Georges Godin, un résident de Village Blanchard, a pris la parole avec beaucoup d'émotions.
Photo : Radio-Canada / Réal Fradette
Une réunion d’information avec divers intervenants bien au fait du dossier de l’itinérance, jeudi dernier, a permis d’éclaircir tout ça, reconnaît Georges Godin, un voisin de l’aéroport. Ces discussions ont convaincu la communauté de donner une chance au projet.
À la réunion du 12 janvier, on a dit Woah! On était en mode panique et on est monté aux barricades. Peu importe l’information, on n’entendait rien. Par la suite, on s’est mis en mode compréhension et de solution et on s’est mis d’accord avec le projet. Mais ça reste un plaster sur un gros problème, a-t-il affirmé mardi soir dans une intervention émotive.

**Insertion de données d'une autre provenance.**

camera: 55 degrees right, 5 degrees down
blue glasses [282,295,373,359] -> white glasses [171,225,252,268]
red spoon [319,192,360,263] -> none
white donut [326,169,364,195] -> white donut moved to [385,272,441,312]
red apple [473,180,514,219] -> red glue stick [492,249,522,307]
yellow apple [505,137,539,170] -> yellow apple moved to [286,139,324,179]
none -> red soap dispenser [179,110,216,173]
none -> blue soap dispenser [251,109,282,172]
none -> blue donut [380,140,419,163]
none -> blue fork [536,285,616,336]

On aurait pu prendre la rhétorique de qui va parler le plus fort et dire qu’on ne veut pas avoir d’itinérants dans notre cour, un point c’est tout , a-t-il précisé après la réunion. Ç’aurait été la solution facile de se débarrasser du problème et de ne pas vouloir les avoir chez nous. Mais si tout le monde fait ça, on ne règlera jamais rien. Ça va durer deux mois et demi. Ça ne sera pas là pour 20 ans.
Si le problème de l’itinérance serait aussi facile à régler que de construire une cabane à éperlans, il n’y en aurait pas de l’itinérance. C’est beaucoup plus complexe que ça , a-t-il ajouté.

Plusieurs citoyens du secteur de Village Blanchard, là où se trouve les installations de l'Aéroport de la Péninsule, ont assisté à la réunion extraordinaire du conseil municipal de Caraquet, mardi soir.
Photo : Radio-Canada / Réal Fradette
Cédric Landry, directeur du développement communautaire à la CSR de la Péninsule acadienne, s’est dit ravi et soulagé de la décision des élus. Il a salué le travail de nombreux organismes qui travaillent dans l’ombre depuis bientôt trois ans afin d'ouvrir dans la région un centre de réchauffement d’urgence pour sans-abris.
Notre souhait est d’être en chemin le plus rapidement possible. Le but, c’est le 1er février. C’est notre souhait. On essaie de mettre tous les efforts de notre côté pour réaliser ce tour de force , a-t-il commenté après la fin de la réunion.